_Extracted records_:
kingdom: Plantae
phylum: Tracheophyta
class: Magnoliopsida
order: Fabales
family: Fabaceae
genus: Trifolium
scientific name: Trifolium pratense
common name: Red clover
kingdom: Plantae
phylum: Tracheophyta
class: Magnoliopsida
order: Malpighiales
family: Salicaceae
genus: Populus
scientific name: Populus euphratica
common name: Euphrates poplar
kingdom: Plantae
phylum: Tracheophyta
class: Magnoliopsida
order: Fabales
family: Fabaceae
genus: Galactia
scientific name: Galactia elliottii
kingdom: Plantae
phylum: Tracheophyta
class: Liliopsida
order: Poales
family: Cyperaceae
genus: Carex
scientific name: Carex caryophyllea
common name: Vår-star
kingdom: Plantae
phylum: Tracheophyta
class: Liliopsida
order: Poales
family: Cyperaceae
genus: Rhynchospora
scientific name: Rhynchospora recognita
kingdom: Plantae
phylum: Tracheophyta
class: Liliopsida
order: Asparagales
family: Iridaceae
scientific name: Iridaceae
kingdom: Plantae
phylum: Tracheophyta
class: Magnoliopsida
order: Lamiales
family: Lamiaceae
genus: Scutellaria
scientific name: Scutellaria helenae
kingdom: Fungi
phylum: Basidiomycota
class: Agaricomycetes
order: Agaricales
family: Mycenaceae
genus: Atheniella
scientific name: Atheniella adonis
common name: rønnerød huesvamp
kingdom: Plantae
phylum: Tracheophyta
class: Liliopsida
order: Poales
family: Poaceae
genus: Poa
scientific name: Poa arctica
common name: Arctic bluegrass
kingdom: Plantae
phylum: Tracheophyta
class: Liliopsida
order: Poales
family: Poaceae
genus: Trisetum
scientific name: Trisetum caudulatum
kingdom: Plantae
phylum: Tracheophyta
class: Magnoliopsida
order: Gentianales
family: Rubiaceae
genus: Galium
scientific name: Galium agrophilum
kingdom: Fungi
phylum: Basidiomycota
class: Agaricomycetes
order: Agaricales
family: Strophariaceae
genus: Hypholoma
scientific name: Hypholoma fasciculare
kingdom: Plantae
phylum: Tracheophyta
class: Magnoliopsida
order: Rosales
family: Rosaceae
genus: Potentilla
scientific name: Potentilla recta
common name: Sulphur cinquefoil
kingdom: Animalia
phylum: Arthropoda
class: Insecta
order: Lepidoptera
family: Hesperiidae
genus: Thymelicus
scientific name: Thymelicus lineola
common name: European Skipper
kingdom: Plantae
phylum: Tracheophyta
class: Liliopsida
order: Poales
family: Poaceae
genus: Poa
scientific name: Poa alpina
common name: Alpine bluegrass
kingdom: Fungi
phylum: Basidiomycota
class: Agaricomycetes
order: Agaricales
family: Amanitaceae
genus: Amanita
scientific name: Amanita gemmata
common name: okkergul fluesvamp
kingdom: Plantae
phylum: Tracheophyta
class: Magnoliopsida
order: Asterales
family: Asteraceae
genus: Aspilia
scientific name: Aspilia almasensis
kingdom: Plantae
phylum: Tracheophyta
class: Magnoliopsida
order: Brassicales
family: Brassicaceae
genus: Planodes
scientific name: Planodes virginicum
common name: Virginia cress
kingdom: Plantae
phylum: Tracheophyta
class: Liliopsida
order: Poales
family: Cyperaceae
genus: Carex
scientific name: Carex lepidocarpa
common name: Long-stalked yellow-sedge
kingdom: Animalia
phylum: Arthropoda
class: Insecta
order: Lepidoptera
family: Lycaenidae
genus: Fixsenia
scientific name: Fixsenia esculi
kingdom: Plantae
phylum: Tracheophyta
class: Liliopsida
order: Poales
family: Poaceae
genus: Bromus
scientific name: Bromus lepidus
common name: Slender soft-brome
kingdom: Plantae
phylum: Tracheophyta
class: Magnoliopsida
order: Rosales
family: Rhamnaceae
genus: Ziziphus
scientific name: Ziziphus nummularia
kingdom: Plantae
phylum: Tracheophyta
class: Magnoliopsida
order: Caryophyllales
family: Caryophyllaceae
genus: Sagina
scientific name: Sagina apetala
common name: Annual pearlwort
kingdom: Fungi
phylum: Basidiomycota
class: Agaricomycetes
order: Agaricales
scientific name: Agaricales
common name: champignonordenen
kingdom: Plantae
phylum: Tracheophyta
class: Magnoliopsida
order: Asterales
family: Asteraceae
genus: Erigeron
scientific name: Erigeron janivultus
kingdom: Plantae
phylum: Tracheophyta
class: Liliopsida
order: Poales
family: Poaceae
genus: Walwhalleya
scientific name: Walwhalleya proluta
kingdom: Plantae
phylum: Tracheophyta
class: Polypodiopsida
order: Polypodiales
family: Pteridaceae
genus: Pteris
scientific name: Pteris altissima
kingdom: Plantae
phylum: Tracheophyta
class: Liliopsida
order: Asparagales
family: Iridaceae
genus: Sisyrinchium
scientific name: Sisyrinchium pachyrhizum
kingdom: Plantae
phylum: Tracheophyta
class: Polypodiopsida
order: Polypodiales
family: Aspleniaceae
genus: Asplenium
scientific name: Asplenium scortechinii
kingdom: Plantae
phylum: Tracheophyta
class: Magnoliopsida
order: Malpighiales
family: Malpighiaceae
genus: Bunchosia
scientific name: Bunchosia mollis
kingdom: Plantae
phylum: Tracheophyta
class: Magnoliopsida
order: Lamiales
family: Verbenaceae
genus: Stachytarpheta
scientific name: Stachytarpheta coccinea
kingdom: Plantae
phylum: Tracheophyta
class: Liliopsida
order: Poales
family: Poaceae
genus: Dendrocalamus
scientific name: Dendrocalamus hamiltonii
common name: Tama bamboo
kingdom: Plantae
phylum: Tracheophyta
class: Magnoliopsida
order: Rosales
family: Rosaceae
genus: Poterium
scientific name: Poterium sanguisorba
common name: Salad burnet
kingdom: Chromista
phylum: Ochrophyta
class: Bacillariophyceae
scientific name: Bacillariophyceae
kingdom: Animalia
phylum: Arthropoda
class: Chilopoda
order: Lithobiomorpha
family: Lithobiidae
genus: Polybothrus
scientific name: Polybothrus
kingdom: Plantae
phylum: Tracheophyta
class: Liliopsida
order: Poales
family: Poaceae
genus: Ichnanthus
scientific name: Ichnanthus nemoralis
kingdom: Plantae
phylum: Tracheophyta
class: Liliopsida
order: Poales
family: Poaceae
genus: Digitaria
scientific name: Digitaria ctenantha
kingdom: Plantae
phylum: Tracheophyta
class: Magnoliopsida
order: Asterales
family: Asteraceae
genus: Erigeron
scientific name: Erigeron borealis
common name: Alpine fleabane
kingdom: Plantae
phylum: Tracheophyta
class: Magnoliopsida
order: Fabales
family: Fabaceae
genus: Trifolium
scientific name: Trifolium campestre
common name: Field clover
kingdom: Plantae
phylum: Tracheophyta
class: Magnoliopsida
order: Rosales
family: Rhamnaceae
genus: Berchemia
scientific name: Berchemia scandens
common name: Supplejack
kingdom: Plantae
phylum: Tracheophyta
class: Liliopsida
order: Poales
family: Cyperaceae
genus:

_What is asked_:
Copy out every line of the listing above, word for word, from the first line to the last.

_Correct response_:
kingdom: Plantae
phylum: Tracheophyta
class: Magnoliopsida
order: Fabales
family: Fabaceae
genus: Trifolium
scientific name: Trifolium pratense
common name: Red clover
kingdom: Plantae
phylum: Tracheophyta
class: Magnoliopsida
order: Malpighiales
family: Salicaceae
genus: Populus
scientific name: Populus euphratica
common name: Euphrates poplar
kingdom: Plantae
phylum: Tracheophyta
class: Magnoliopsida
order: Fabales
family: Fabaceae
genus: Galactia
scientific name: Galactia elliottii
kingdom: Plantae
phylum: Tracheophyta
class: Liliopsida
order: Poales
family: Cyperaceae
genus: Carex
scientific name: Carex caryophyllea
common name: Vår-star
kingdom: Plantae
phylum: Tracheophyta
class: Liliopsida
order: Poales
family: Cyperaceae
genus: Rhynchospora
scientific name: Rhynchospora recognita
kingdom: Plantae
phylum: Tracheophyta
class: Liliopsida
order: Asparagales
family: Iridaceae
scientific name: Iridaceae
kingdom: Plantae
phylum: Tracheophyta
class: Magnoliopsida
order: Lamiales
family: Lamiaceae
genus: Scutellaria
scientific name: Scutellaria helenae
kingdom: Fungi
phylum: Basidiomycota
class: Agaricomycetes
order: Agaricales
family: Mycenaceae
genus: Atheniella
scientific name: Atheniella adonis
common name: rønnerød huesvamp
kingdom: Plantae
phylum: Tracheophyta
class: Liliopsida
order: Poales
family: Poaceae
genus: Poa
scientific name: Poa arctica
common name: Arctic bluegrass
kingdom: Plantae
phylum: Tracheophyta
class: Liliopsida
order: Poales
family: Poaceae
genus: Trisetum
scientific name: Trisetum caudulatum
kingdom: Plantae
phylum: Tracheophyta
class: Magnoliopsida
order: Gentianales
family: Rubiaceae
genus: Galium
scientific name: Galium agrophilum
kingdom: Fungi
phylum: Basidiomycota
class: Agaricomycetes
order: Agaricales
family: Strophariaceae
genus: Hypholoma
scientific name: Hypholoma fasciculare
kingdom: Plantae
phylum: Tracheophyta
class: Magnoliopsida
order: Rosales
family: Rosaceae
genus: Potentilla
scientific name: Potentilla recta
common name: Sulphur cinquefoil
kingdom: Animalia
phylum: Arthropoda
class: Insecta
order: Lepidoptera
family: Hesperiidae
genus: Thymelicus
scientific name: Thymelicus lineola
common name: European Skipper
kingdom: Plantae
phylum: Tracheophyta
class: Liliopsida
order: Poales
family: Poaceae
genus: Poa
scientific name: Poa alpina
common name: Alpine bluegrass
kingdom: Fungi
phylum: Basidiomycota
class: Agaricomycetes
order: Agaricales
family: Amanitaceae
genus: Amanita
scientific name: Amanita gemmata
common name: okkergul fluesvamp
kingdom: Plantae
phylum: Tracheophyta
class: Magnoliopsida
order: Asterales
family: Asteraceae
genus: Aspilia
scientific name: Aspilia almasensis
kingdom: Plantae
phylum: Tracheophyta
class: Magnoliopsida
order: Brassicales
family: Brassicaceae
genus: Planodes
scientific name: Planodes virginicum
common name: Virginia cress
kingdom: Plantae
phylum: Tracheophyta
class: Liliopsida
order: Poales
family: Cyperaceae
genus: Carex
scientific name: Carex lepidocarpa
common name: Long-stalked yellow-sedge
kingdom: Animalia
phylum: Arthropoda
class: Insecta
order: Lepidoptera
family: Lycaenidae
genus: Fixsenia
scientific name: Fixsenia esculi
kingdom: Plantae
phylum: Tracheophyta
class: Liliopsida
order: Poales
family: Poaceae
genus: Bromus
scientific name: Bromus lepidus
common name: Slender soft-brome
kingdom: Plantae
phylum: Tracheophyta
class: Magnoliopsida
order: Rosales
family: Rhamnaceae
genus: Ziziphus
scientific name: Ziziphus nummularia
kingdom: Plantae
phylum: Tracheophyta
class: Magnoliopsida
order: Caryophyllales
family: Caryophyllaceae
genus: Sagina
scientific name: Sagina apetala
common name: Annual pearlwort
kingdom: Fungi
phylum: Basidiomycota
class: Agaricomycetes
order: Agaricales
scientific name: Agaricales
common name: champignonordenen
kingdom: Plantae
phylum: Tracheophyta
class: Magnoliopsida
order: Asterales
family: Asteraceae
genus: Erigeron
scientific name: Erigeron janivultus
kingdom: Plantae
phylum: Tracheophyta
class: Liliopsida
order: Poales
family: Poaceae
genus: Walwhalleya
scientific name: Walwhalleya proluta
kingdom: Plantae
phylum: Tracheophyta
class: Polypodiopsida
order: Polypodiales
family: Pteridaceae
genus: Pteris
scientific name: Pteris altissima
kingdom: Plantae
phylum: Tracheophyta
class: Liliopsida
order: Asparagales
family: Iridaceae
genus: Sisyrinchium
scientific name: Sisyrinchium pachyrhizum
kingdom: Plantae
phylum: Tracheophyta
class: Polypodiopsida
order: Polypodiales
family: Aspleniaceae
genus: Asplenium
scientific name: Asplenium scortechinii
kingdom: Plantae
phylum: Tracheophyta
class: Magnoliopsida
order: Malpighiales
family: Malpighiaceae
genus: Bunchosia
scientific name: Bunchosia mollis
kingdom: Plantae
phylum: Tracheophyta
class: Magnoliopsida
order: Lamiales
family: Verbenaceae
genus: Stachytarpheta
scientific name: Stachytarpheta coccinea
kingdom: Plantae
phylum: Tracheophyta
class: Liliopsida
order: Poales
family: Poaceae
genus: Dendrocalamus
scientific name: Dendrocalamus hamiltonii
common name: Tama bamboo
kingdom: Plantae
phylum: Tracheophyta
class: Magnoliopsida
order: Rosales
family: Rosaceae
genus: Poterium
scientific name: Poterium sanguisorba
common name: Salad burnet
kingdom: Chromista
phylum: Ochrophyta
class: Bacillariophyceae
scientific name: Bacillariophyceae
kingdom: Animalia
phylum: Arthropoda
class: Chilopoda
order: Lithobiomorpha
family: Lithobiidae
genus: Polybothrus
scientific name: Polybothrus
kingdom: Plantae
phylum: Tracheophyta
class: Liliopsida
order: Poales
family: Poaceae
genus: Ichnanthus
scientific name: Ichnanthus nemoralis
kingdom: Plantae
phylum: Tracheophyta
class: Liliopsida
order: Poales
family: Poaceae
genus: Digitaria
scientific name: Digitaria ctenantha
kingdom: Plantae
phylum: Tracheophyta
class: Magnoliopsida
order: Asterales
family: Asteraceae
genus: Erigeron
scientific name: Erigeron borealis
common name: Alpine fleabane
kingdom: Plantae
phylum: Tracheophyta
class: Magnoliopsida
order: Fabales
family: Fabaceae
genus: Trifolium
scientific name: Trifolium campestre
common name: Field clover
kingdom: Plantae
phylum: Tracheophyta
class: Magnoliopsida
order: Rosales
family: Rhamnaceae
genus: Berchemia
scientific name: Berchemia scandens
common name: Supplejack
kingdom: Plantae
phylum: Tracheophyta
class: Liliopsida
order: Poales
family: Cyperaceae
genus:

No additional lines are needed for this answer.